Ámbar escuchó ¡glock! ¡Glock! ¿Quién llama? “Si alguien llama a tu puerta” ¿sería la muerte la que llamaba “glock-glock” golpeando con sus huesudos nudillos la última trampa de la vida? Esperó que la muerte se hiciera presente, porque como ya fue dicho ceremoniosamente: la muerte siempre llama dos veces, vaya a saber por qué.
¡Glock! ¡Glock! ¿Entonces? Muy simple, estaba muerta, y bien muerta. ¡Adiós amor, adiós! Y la mano de Guadalupe creyó sentir posarse sobre su frente y sobre sus labios los cálidos labios de su amor en un último saludo de despedida. ¿Llorar?

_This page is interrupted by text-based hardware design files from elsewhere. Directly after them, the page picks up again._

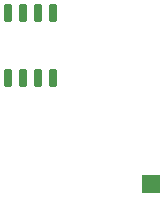
<source format=gbr>
%TF.GenerationSoftware,KiCad,Pcbnew,8.0.4*%
%TF.CreationDate,2024-08-25T11:53:40+01:00*%
%TF.ProjectId,ds_lite_tv_out_chip_swap,64735f6c-6974-4655-9f74-765f6f75745f,rev?*%
%TF.SameCoordinates,Original*%
%TF.FileFunction,Soldermask,Bot*%
%TF.FilePolarity,Negative*%
%FSLAX46Y46*%
G04 Gerber Fmt 4.6, Leading zero omitted, Abs format (unit mm)*
G04 Created by KiCad (PCBNEW 8.0.4) date 2024-08-25 11:53:40*
%MOMM*%
%LPD*%
G01*
G04 APERTURE LIST*
G04 Aperture macros list*
%AMRoundRect*
0 Rectangle with rounded corners*
0 $1 Rounding radius*
0 $2 $3 $4 $5 $6 $7 $8 $9 X,Y pos of 4 corners*
0 Add a 4 corners polygon primitive as box body*
4,1,4,$2,$3,$4,$5,$6,$7,$8,$9,$2,$3,0*
0 Add four circle primitives for the rounded corners*
1,1,$1+$1,$2,$3*
1,1,$1+$1,$4,$5*
1,1,$1+$1,$6,$7*
1,1,$1+$1,$8,$9*
0 Add four rect primitives between the rounded corners*
20,1,$1+$1,$2,$3,$4,$5,0*
20,1,$1+$1,$4,$5,$6,$7,0*
20,1,$1+$1,$6,$7,$8,$9,0*
20,1,$1+$1,$8,$9,$2,$3,0*%
G04 Aperture macros list end*
%ADD10RoundRect,0.187500X-0.187500X-0.562500X0.187500X-0.562500X0.187500X0.562500X-0.187500X0.562500X0*%
%ADD11R,1.500000X1.500000*%
G04 APERTURE END LIST*
D10*
%TO.C,U5*%
X150290000Y-79225000D03*
X151560000Y-79225000D03*
X152830000Y-79225000D03*
X154100000Y-79225000D03*
X154100000Y-73735000D03*
X152830000Y-73735000D03*
X151560000Y-73735000D03*
X150290000Y-73735000D03*
%TD*%
D11*
%TO.C,TP1*%
X162330000Y-88220000D03*
%TD*%
M02*

</source>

Imposible, estaba como seca, desierta de lágrimas que tal vez se habrían agotado entre tanta sangre que llenó el pulmón colapsándolo.
De su muerte se convenció al sentir unos vapores que le tocaban la espalda como si se tratase de un hisopo de hebras de nube. Entraban por el hoyo que organizó la bala al penetrar y parecía hurgar el tejido del pulmón que había adquirido un color violáceo oscuro. Luego fue ese tubito largo que entró hasta el pulmón y por el que un líquido negrorojo salió con desesperación haciendo ruidos de burbujas espesas como sangre para el chocolate de todos los muertos.
¿No lo dijo el enfermero hacía un momento? “Bien muertita la nena esta”. ¡Y ella que creía escuchar un canto gregoriano que llegaba desde la intensa luz blanca que pasaba sus párpados como si fueran apenas de papel biblia!
“Parabellum, parabellum”, una voz recitaba en latín como si estuviera en misa. “Parabellum, parabellum”, repitió. Y de lo que quedaba de su memoria, mientras un poderoso somnífero la trasladaba a un lugar desconocido, surgió una línea de palabras, tal vez un verso o un fragmento de un verso que le dijo susurrando hasta desvanecerse: “leche negra del amanecer la bebemos al atardecer”.
Vio la leche negra del amanecer servirse en púlpito también negro en unas tacitas de porcelana tan delgadas y tan transparentes que le hizo creer que se romperían apenas las tocaran. Al púlpito se llegaba por una pequeña escalerilla que parecía confeccionada con unos huesitos insignificantes, tal vez de niñas púberes muertas luego de ser violadas.
“En la casa vive un hombre que juega con la serpiente que escribe”, se oyó el sermón del cura que servía la leche negra y que parecía un cuervo desde el púlpito oscuro, mientras un hombre sin rostro blandía una serpiente calibre nueve milímetros que se dejaban mecer de un lado al otro en señal de dominio y de poder sobre los símbolos del mal y su crujiente mordedura de plomo.
Ámbar se durmió asumiendo que morir después de todo era algo tan natural como beber la leche negra del amanecer, ese atardecer por la gran avenida, cuando sonó ¡glock! ¡Glock! La muerte dos veces desde su espalda hasta el pecho abierto, algo por encima de su seno izquierdo, como una escarapela negra.